— И кассир в поле, и легковики — еще не резон, — глухо проговорил Евдоким. — Резон, братуха, не в том…
— В чем же, по-твоему, тот резон? Досказывай, коли знаешь.
— Главный резон — это душа и все, что при ней, при душе, хранится. — Евдоким прикрыл ладонью глаза, задумался. — Берем для наглядности тебя, Василия Беглова, и рассмотрим со всех сторон.
— Ну, бери, бери и рассматривай, — усмехаясь, согласился Василий Максимович. — Погляди на меня хорошенько.
— Вася, ты трудяга, каких поискать, своим старанием превзошел всех, достиг почета небывалого, идейностью перенасыщен до краев. А ить сознайся: и в тебе, в твоей душе, иной раз ёкает жалость по ушедшему?
— Нет, клянусь, не ёкает.
— Не бреши, братуха. Я же не слепой и вижу: воюешь с этой самой жалостью, бьешься с нею насмерть, хочешь от нее ослобониться и не можешь, силов не хватает. Она-то, жалость, прикипела и к твоей душе, отрывать ее и тебе больно. Вот через чего приходишь на холмы, сидишь тут в одиночестве и горюешь.
— Угадал, братуха, на холмах люблю посидеть, вот так, как зараз, — согласился Василий Максимович. — И сердце, верно, иной раз щемит, побаливает, и я все еще не знаю, куда идеть станица, и что будет с холмами, и часто об этом думаю. Но только скажу тебе как брату: не нужно мне ни того, что уже ушло от нас, ни того, о чем ты печалишься и именуешь своим, казачьим. Да, знакомое, привычное сменилось незнакомым, непривычным. Ну и что? Радоваться надо! Тут вся штуковина в чем? В том, что и ты, и я — люди старой крестьянской закваски и в той уходящей из станицы житухе мы последние. Еще при нашей жизни, рядом с нами, поднялась поросль без крестьянских и без казачьих примет, и потому молодого станичника ни по одежонке, ни по уму не отличить от горожанина. Нету различия, исчезло! Мой Гриша, музыкант, он кто? Деревенский или городской? А! Вот то-то! А пройдут еще годы, и это различие и вовсе сотрется, и тогда не станет ни крестьян, ни рабочих, все люди — труженики. Потому-то, Евдоша, и нету в моей душе жалости ни к тем казакам, какие ходили за плугом и цобкали на быков, ни к тем буркам, каковые приставляли к возам, чтоб сделать для малых детишек затишек, ни к гарцующему на коне всаднику. Все это ушло от нас, ушло навечно, и я сам, своим трудом, помогал, сколько мог, его уходу, подталкивал сзади… А вот холмы — это да, их жалко. Сидят они во мне, и я не знаю, как же можно оставаться без них…
— Сбереги, коли жалко, — сказал Евдоким.
— Как сберечь? Думал я об этом, а придумать ничего не мог.

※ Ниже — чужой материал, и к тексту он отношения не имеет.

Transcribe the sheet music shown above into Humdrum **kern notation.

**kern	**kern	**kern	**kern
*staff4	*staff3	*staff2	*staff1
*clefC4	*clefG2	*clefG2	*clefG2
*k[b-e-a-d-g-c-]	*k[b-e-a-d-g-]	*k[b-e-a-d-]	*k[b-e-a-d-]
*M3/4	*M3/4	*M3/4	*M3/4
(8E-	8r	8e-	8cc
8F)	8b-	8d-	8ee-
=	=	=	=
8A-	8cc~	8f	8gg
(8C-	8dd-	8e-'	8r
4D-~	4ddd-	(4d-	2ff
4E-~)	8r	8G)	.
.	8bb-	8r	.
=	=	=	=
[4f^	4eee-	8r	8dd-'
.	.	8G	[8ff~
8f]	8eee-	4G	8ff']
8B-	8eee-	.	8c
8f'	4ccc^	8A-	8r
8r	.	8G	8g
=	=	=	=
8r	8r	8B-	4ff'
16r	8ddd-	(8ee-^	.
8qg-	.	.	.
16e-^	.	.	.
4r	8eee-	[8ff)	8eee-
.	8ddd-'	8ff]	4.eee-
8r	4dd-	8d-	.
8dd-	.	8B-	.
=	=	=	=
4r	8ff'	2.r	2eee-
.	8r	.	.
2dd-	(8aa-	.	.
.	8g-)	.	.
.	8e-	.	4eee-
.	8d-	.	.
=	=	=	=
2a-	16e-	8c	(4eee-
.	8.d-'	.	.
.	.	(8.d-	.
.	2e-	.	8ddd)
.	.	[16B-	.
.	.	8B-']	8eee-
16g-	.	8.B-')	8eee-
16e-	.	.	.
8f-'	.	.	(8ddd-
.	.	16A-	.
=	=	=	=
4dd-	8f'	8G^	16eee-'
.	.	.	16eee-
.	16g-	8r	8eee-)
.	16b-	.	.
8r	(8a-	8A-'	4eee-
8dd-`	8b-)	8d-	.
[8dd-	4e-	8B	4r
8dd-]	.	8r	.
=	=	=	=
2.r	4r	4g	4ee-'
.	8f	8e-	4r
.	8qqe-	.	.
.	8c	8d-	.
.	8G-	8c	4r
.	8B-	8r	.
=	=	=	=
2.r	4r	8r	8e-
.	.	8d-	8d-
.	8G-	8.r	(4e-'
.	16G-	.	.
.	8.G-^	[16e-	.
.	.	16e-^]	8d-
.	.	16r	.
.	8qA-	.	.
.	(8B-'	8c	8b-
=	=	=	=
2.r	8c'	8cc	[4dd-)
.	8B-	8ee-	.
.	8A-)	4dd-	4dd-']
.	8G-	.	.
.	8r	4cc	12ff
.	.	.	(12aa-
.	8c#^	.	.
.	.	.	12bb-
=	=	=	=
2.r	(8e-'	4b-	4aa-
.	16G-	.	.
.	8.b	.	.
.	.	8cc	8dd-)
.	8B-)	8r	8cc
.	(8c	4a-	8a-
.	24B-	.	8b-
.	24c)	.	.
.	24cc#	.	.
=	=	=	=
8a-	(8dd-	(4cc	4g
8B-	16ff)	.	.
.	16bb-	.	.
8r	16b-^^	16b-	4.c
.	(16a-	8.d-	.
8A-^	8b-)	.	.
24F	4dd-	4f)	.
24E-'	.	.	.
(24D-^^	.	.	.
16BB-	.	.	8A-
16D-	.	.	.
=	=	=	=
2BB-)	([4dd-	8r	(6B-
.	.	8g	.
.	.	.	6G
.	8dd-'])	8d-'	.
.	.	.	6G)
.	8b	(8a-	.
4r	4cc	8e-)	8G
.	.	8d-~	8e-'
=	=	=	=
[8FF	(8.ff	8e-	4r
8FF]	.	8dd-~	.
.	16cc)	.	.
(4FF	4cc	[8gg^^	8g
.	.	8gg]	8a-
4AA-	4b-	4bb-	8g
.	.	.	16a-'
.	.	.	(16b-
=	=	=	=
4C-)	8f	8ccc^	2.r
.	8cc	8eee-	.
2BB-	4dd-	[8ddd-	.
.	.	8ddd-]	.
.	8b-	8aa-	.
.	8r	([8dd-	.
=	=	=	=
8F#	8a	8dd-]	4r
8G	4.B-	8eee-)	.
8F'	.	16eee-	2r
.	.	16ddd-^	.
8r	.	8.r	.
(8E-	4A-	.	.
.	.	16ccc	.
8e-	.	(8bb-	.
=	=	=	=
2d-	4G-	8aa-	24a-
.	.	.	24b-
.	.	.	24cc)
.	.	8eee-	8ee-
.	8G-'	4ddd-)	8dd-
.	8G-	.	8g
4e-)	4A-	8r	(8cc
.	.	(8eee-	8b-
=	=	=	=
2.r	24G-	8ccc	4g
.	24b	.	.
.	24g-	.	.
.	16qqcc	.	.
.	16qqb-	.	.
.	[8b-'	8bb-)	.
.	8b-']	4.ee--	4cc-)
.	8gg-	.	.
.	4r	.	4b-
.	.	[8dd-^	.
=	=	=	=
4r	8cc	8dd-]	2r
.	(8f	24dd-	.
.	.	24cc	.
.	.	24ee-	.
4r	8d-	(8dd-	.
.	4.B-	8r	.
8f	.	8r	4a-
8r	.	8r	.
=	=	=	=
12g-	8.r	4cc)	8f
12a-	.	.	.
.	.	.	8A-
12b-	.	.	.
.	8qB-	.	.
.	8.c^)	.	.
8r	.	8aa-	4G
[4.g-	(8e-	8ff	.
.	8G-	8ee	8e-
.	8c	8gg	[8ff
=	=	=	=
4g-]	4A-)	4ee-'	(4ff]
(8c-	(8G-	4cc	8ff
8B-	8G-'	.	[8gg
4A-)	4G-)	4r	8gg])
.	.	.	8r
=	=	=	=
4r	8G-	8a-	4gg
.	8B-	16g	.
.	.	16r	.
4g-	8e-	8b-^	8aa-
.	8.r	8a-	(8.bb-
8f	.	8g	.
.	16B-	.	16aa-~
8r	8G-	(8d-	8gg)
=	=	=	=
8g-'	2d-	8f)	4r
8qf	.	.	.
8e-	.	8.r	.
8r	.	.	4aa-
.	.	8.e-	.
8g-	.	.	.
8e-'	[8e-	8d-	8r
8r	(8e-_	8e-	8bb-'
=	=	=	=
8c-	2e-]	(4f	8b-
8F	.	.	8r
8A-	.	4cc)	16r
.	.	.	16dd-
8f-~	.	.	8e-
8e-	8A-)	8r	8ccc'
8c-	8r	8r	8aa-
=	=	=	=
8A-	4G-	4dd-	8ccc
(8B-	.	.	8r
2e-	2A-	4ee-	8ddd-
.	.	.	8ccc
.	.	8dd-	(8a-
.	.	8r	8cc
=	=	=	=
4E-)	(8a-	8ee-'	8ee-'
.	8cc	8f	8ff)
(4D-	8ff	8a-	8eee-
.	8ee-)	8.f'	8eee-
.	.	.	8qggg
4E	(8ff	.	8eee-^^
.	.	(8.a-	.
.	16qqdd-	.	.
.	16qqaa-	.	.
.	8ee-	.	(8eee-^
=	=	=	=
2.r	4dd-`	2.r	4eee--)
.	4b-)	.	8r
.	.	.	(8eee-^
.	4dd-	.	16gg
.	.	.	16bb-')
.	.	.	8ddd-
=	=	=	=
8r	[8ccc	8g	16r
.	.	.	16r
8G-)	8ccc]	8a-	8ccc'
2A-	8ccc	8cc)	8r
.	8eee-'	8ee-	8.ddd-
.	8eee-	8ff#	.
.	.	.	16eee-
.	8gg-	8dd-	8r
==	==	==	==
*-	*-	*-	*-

— Хочешь, подсоблю? По-братски.
— Ты? Не шуткуй, Евдоким.
— Я сурьезно. И сделаем мы это вместе.
— Как?
— Очень просто. Подкараулим строителей, когда они зачнут двигаться к холмам на своих машинах, — пояснил свою мысль Евдоким. — Выйдем навстречу, встанем перед холмами, поднимем руки… Ни за что не пройдут! Не станут же нас давить колесами? Ну как? Хитро я придумал?
— Никуда не годится твоя хитрость. Машины не остановить — сила!
— А ежели встать грудью?
— Пустая затея!
— А все ж таки надо попробовать.
— Зачем? Выбрось из головы эту затею.
— Ну, тогда извиняй, ежели что не так. — Евдоким поднялся, натянул старенькую кубанку на свою кудлатую голову. — Поплетусь до хаты, Варюха ждет. Пообещался сходить к тебе на минуту и засиделся.

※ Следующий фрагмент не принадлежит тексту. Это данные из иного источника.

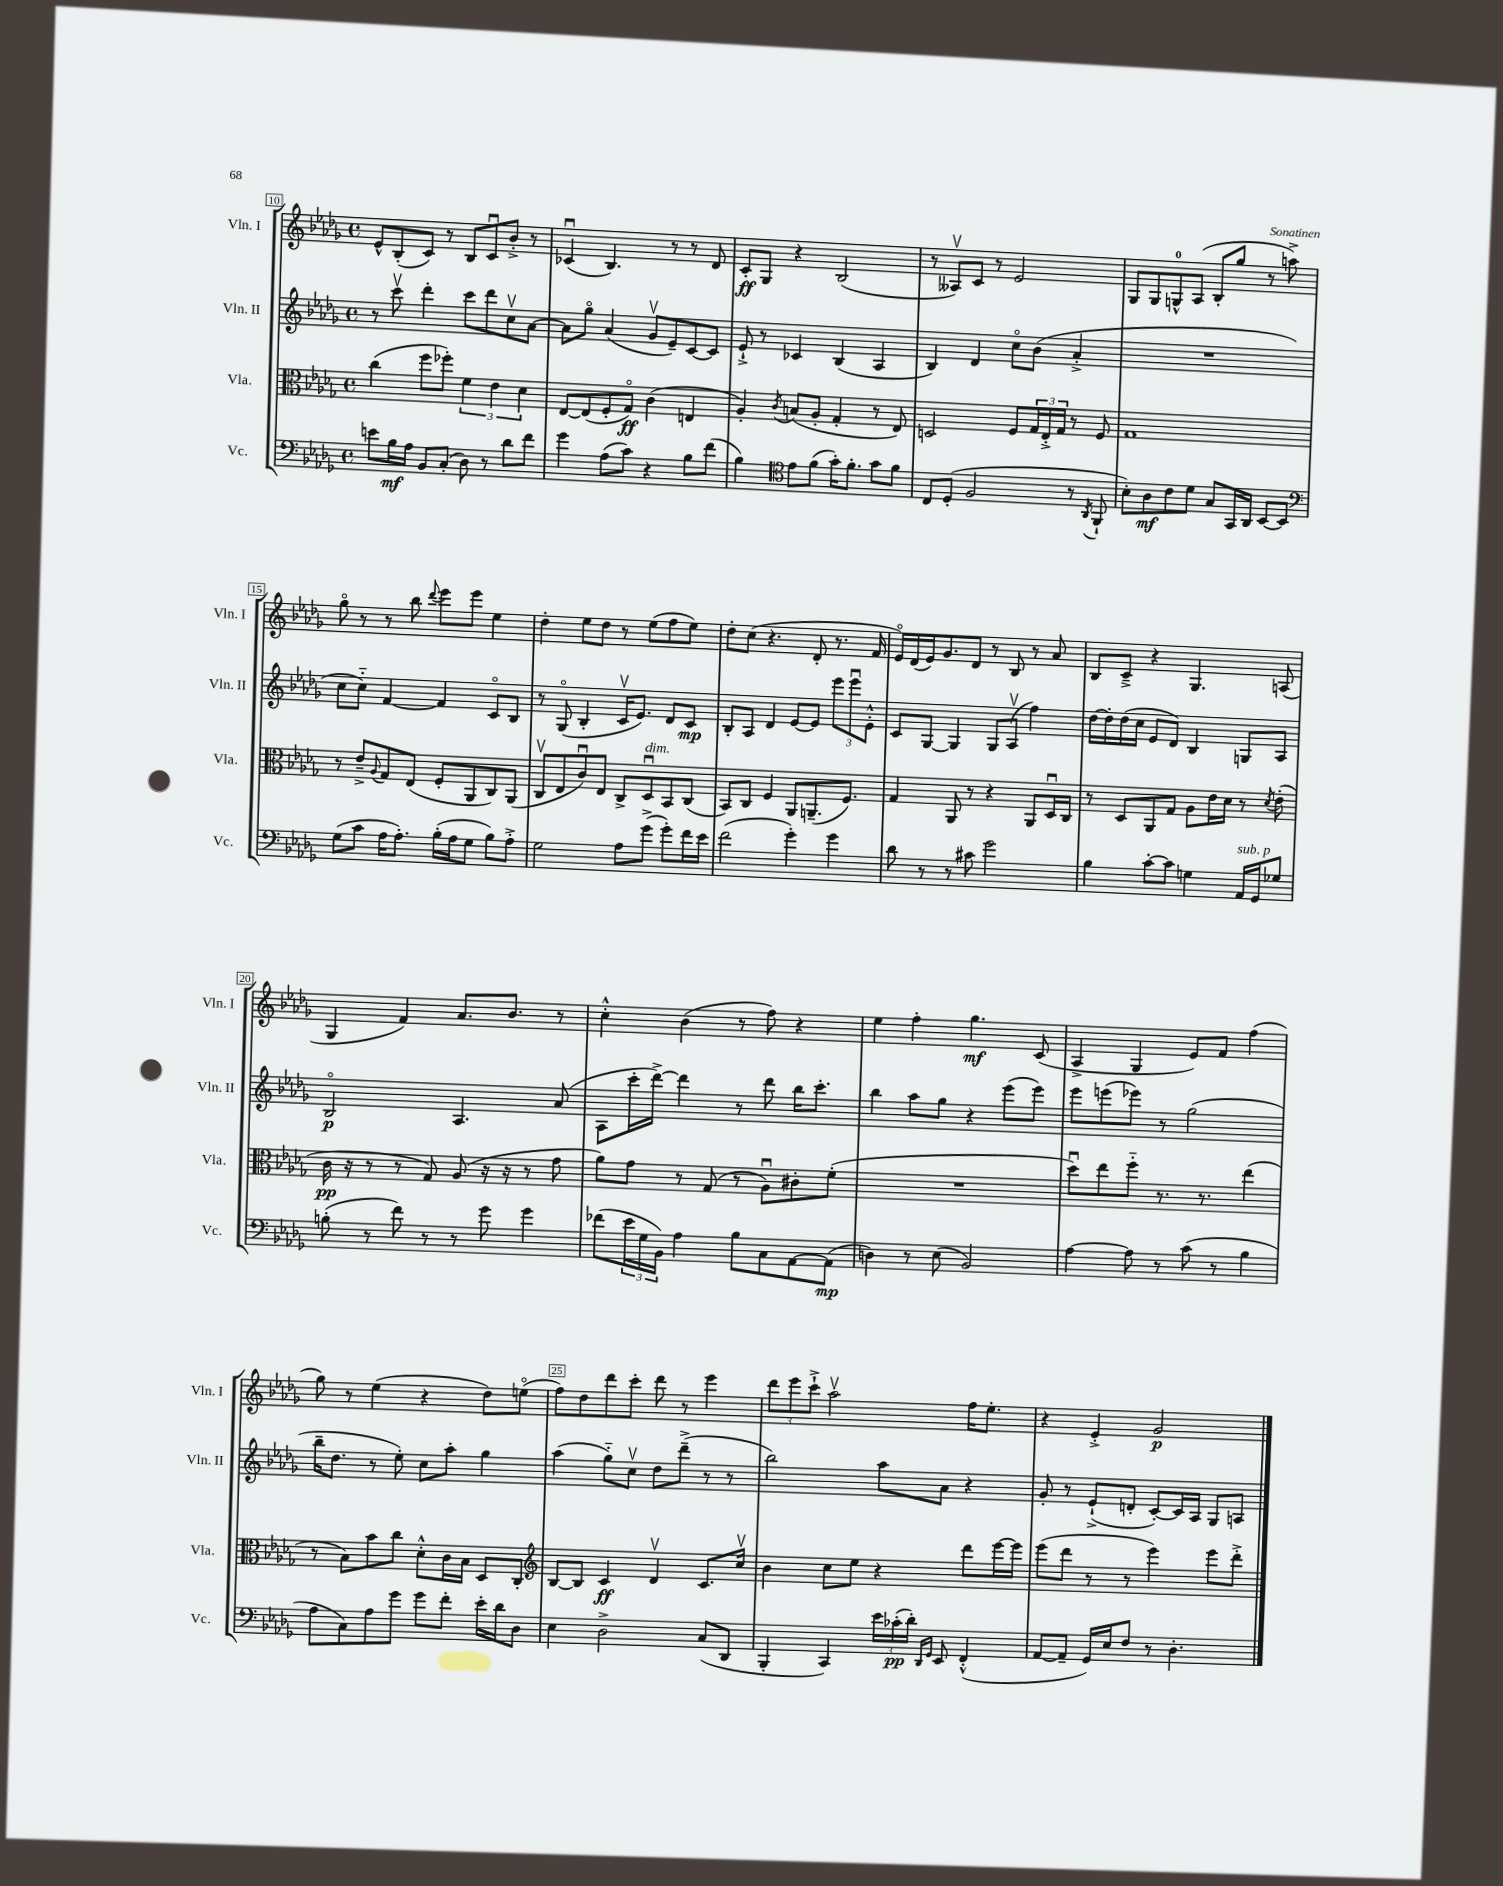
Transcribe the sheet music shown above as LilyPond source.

<<
\new StaffGroup <<
\new Staff = "s0" \with { instrumentName = "Vln. I" shortInstrumentName = "Vln. I" } {
    \clef treble \key des \major \defaultTimeSignature \time 4/4
    ees'8-^ bes8-.( c'8) r8 bes8 c'8\downbow bes'8-.-> r8 |
    ces'4\downbow( bes4.) r8 r8 des'8 |
    c'8-.\ff ges8 r4 bes2( |
    r8 aeses8\upbow) c'8 r8 ees'2 |
    ges8 ges8 g8-0-^ aes8( bes8-. ges''8 r8 a''8->) |
    ges''8\flageolet r8 r8 bes''8 \appoggiatura { des'''8 } ees'''8 ees'''8 ees''4 |
    des''4-. ees''8 des''8 r8 ees''8( f''8 ees''8) |
    des''8-. c''8( r4. des'8-. r8. f'16 |
    ees'16\flageolet) des'16( ees'16) ges'8. des'8 r8 bes8 r8 aes'8 |
    bes8 c'8---> r4 ges4. a8( |
    ges4 f'4) aes'8. bes'8. r8 |
    c''4-.-^ bes'4( r8 f''8) r4 |
    ees''4 f''4-. ges''4.\mf c'8( |
    aes4-> ges4 ees'8) f'8 f''4( |
    ges''8) r8 ees''4( r4 des''8) e''8\flageolet( |
    f''8) des''8 des'''8 c'''8-. des'''8 r8 ees'''4 |
    \tuplet 3/2 { des'''8 ees'''8 c'''8-!-> } aes''2\upbow f''16 ees''8.-. |
    r4 ees'4-.-> ges'2\p \bar "|." |
}
\new Staff = "s1" \with { instrumentName = "Vln. II" shortInstrumentName = "Vln. II" } {
    \clef treble \key des \major \defaultTimeSignature \time 4/4
    r8 c'''8\upbow des'''4-. c'''8 des'''8 c''8\upbow aes'8~ |
    aes'8 ges''8\flageolet aes'4( ges'8\upbow ees'8--) c'8~ c'8 |
    ees'8-!-> r8 ces'4 bes4( aes4 |
    bes4) des'4 c''8\flageolet bes'8( aes'4-.-> |
    R1 |
    c''8 c''8-_) f'4~ f'4 c'8\flageolet bes8 |
    r8 ges8\flageolet( bes4-. c'16\upbow ees'8.) des'8 c'8\mp |
    bes8-. aes8 des'4 ees'8~ ees'8 \tuplet 3/2 { ees'''8 ees'''8\downbow ees'8-.-^ } |
    c'8 ges8~ ges4 ges8 aes8\upbow( f''4) |
    des''16~ des''16-. des''16( c''16 ees'8 des'8) bes4 g8 aes8 |
    bes2\flageolet\p aes4. aes'8( |
    aes8 c'''16-. des'''16~->) des'''4 r8 des'''8 bes''16 c'''8.-. |
    bes''4 aes''8 ges''8 r4 ees'''8( ees'''8) |
    ees'''8 e'''8( ees'''8) r8 ges''2( |
    bes''16-- des''8. r8 ees''8-.) c''8 aes''8-. ges''4 |
    aes''4( ges''8-_) c''8\upbow des''8 des'''8--->( r8 r8 |
    bes''2) aes''8 aes'8 r4 |
    ges'8-. r8 ees'8-!->( d'8-. c'8~-.) c'16 aes16 ges8 a8 \bar "|." |
}
\new Staff = "s2" \with { instrumentName = "Vla." shortInstrumentName = "Vla." } {
    \clef alto \key des \major \defaultTimeSignature \time 4/4
    c''4( f''8 fes''8-.) \tuplet 3/2 { f'4 ees'4 des'4 } |
    ees8~ ees8( f8-. ges8\flageolet\ff) c'4( e4 |
    aes4-.) \acciaccatura { c'8 } b8( aes8-. ges4-. r8 ees8) |
    d2 f8 \tuplet 3/2 { ges16 ees16-.-> ges16 } r8 f8 |
    ges1 |
    r8 ees'8---> \appoggiatura { aes8 } ges8 ees8( f8-. aes,8 c8) aes,8( |
    c8\upbow ees8 c'8\downbow) ees8 c8-> des8\downbow^\markup { \italic "dim." } bes,8 c8( |
    bes,8) c8 f4 aes,8 a,8.--( f8.) |
    ges4 aes,8 r8 r4 aes,8 des16\downbow c16 |
    r8 des8 aes,8 ges8 aes8 ees'16 des'16 r8 \acciaccatura { des'8 } ees'8-.( |
    c'16\pp r16 r8 r8 ges8) aes8( r16 r16 r8 ges'8 |
    aes'8) ges'8 r8 ges8( r8 aes8\downbow) cis'8-. f'8-.( |
    R1 |
    des''8\downbow) ees''8 f''8-_ r8. r8. ees''4( |
    r8 bes8) bes'8 c''8 des'8-.-^ c'16 bes16 des8 c8-. |
    \clef treble bes8~ bes8 c'4\ff des'4\upbow c'8. c''16\upbow |
    bes'4 c''8 ees''8 r4 des'''8 ees'''16~ ees'''16 |
    ees'''8( des'''8 r8 r8 ees'''4) ees'''8 des'''8-.-> \bar "|." |
}
\new Staff = "s3" \with { instrumentName = "Vc." shortInstrumentName = "Vc." } {
    \clef bass \key des \major \defaultTimeSignature \time 4/4
    e'8 bes16\mf aes16 bes,8 c8-.( des8) r8 des'8 f'8 |
    ges'4 aes8( c'8) r4 bes8 f'8( |
    bes4) \clef tenor ees'8 f'8( ges'16-.) f'8.-. ges'8 f'8 |
    c8 des8-.( f2 r8 \acciaccatura { aes,8 } f,8-! |
    bes8-.) aes8\mf c'8 des'8 ges8 ges,16 aes,16 bes,8~ bes,8 |
    \clef bass ges8( c'8 aes16 aes8.-.) bes16-.( aes16 ges8 bes8) aes8-.-> |
    ges2 aes8 ges'8->( ges'8-.) f'16 ees'16 |
    f'2( ges'4-.) ges'4 |
    des'8 r8 r8 cis'8 ges'2 |
    bes4 c'8~-. c'8 g4 aes,16^\markup { \italic "sub. p" } ges,16 ges8 |
    b8-.( r8 f'8) r8 r8 ges'8 ges'4 |
    fes'8( \tuplet 3/2 { ees'16 ges16 bes,16) } aes4 bes8 c8 aes,8~ aes,8\mp( |
    d4) r8 ees8( bes,2) |
    aes4~ aes8 r8 c'8( r8 bes4 |
    aes8 c8) aes8 ges'8 ges'8 f'8-. ees'16-. des'16 des8 |
    ees4 des2-> c8( des,8 |
    bes,,4-. c,4) \tuplet 3/2 { ees'16 ces'16-.\pp( des'16-.) } \grace { des,16 ges,16 } ees,8 f,4-.-^( |
    aes,8~ aes,8-- ges,16) ees16 f8 r8 des4.-. \bar "|." |
}
>>
>>
\layout { \context { \Score currentBarNumber = #10 \override BarNumber.break-visibility = ##(#f #t #t) barNumberVisibility = #(every-nth-bar-number-visible 5) \override BarNumber.stencil = #(make-stencil-boxer 0.1 0.3 ly:text-interface::print) } }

«Грудью встать супротив машин? И придумал же такое, бородач! — думал Василий Максимович, взглядом провожая темневшего в лунном свете Евдокима. — Нет, машины грудью не остановить. Тут нужна иная сила. Видно, придется податься к Солодову. Не хотелось беспокоить человека, а придется. Другого выхода нету».